## Description of the task:
When you reach the line that contains "ring pip: (219, 758)" in the data below, copy it and every line after it exactly, adding nothing.

## Input data:
*** Block opens ***

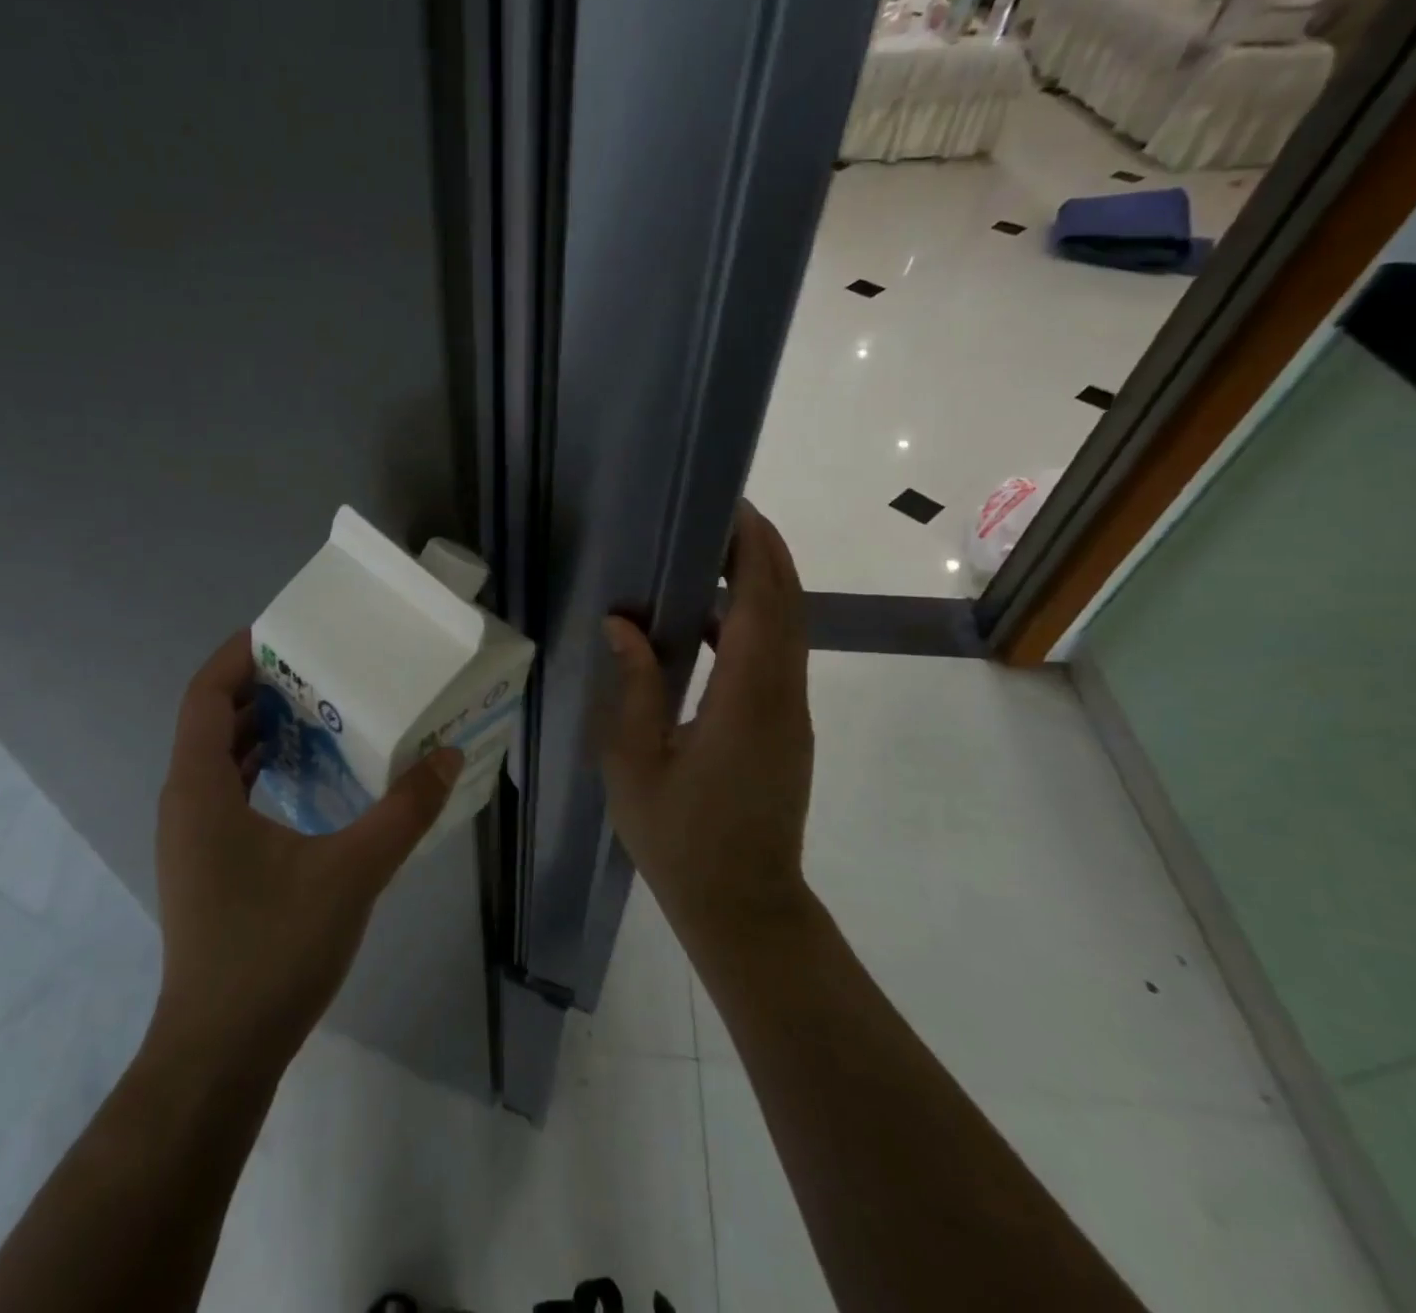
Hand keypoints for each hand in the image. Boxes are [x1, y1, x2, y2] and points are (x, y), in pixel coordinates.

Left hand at [152, 631, 463, 1068]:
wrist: (220, 1053)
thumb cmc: (273, 951)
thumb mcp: (352, 872)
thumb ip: (404, 812)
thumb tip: (448, 756)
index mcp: (200, 789)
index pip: (205, 695)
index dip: (238, 655)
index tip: (286, 632)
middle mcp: (185, 803)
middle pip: (212, 720)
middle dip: (260, 686)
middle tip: (319, 666)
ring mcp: (192, 837)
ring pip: (219, 758)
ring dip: (262, 727)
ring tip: (320, 709)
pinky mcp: (207, 864)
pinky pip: (228, 790)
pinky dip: (262, 766)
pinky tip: (309, 775)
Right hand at [599, 500, 814, 961]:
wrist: (743, 906)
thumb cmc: (680, 839)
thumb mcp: (635, 762)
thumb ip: (634, 686)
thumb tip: (624, 624)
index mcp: (747, 701)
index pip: (763, 604)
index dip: (753, 551)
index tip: (732, 510)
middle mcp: (783, 697)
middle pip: (788, 605)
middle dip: (764, 553)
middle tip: (722, 516)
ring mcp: (792, 713)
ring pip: (789, 629)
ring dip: (761, 584)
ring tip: (713, 557)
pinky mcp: (787, 728)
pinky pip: (778, 657)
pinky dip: (755, 622)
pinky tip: (710, 623)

*** Block closes ***

## Solved exercise:
ring pip: (219, 758)
ring dip: (262, 727)
ring tip: (320, 709)
pinky mcp: (207, 864)
pinky pip: (228, 790)
pinky dip: (262, 766)
pinky tip: (309, 775)
Right hand at [599, 500, 814, 961]:
wrist: (743, 906)
thumb cmc: (680, 839)
thumb mcp: (635, 762)
thumb ip: (634, 686)
thumb tip: (624, 624)
index mcp: (747, 701)
index pip: (763, 604)
index dip: (753, 551)
index tip: (732, 510)
middle mcp: (783, 697)
middle pip: (788, 605)
middle dip: (764, 553)
middle tip: (722, 516)
ring mcp: (792, 713)
ring pip: (789, 629)
ring dip: (761, 584)
ring tip: (713, 557)
pinky mcp: (787, 728)
pinky pip: (778, 657)
pinky dip: (755, 622)
pinky tip: (710, 623)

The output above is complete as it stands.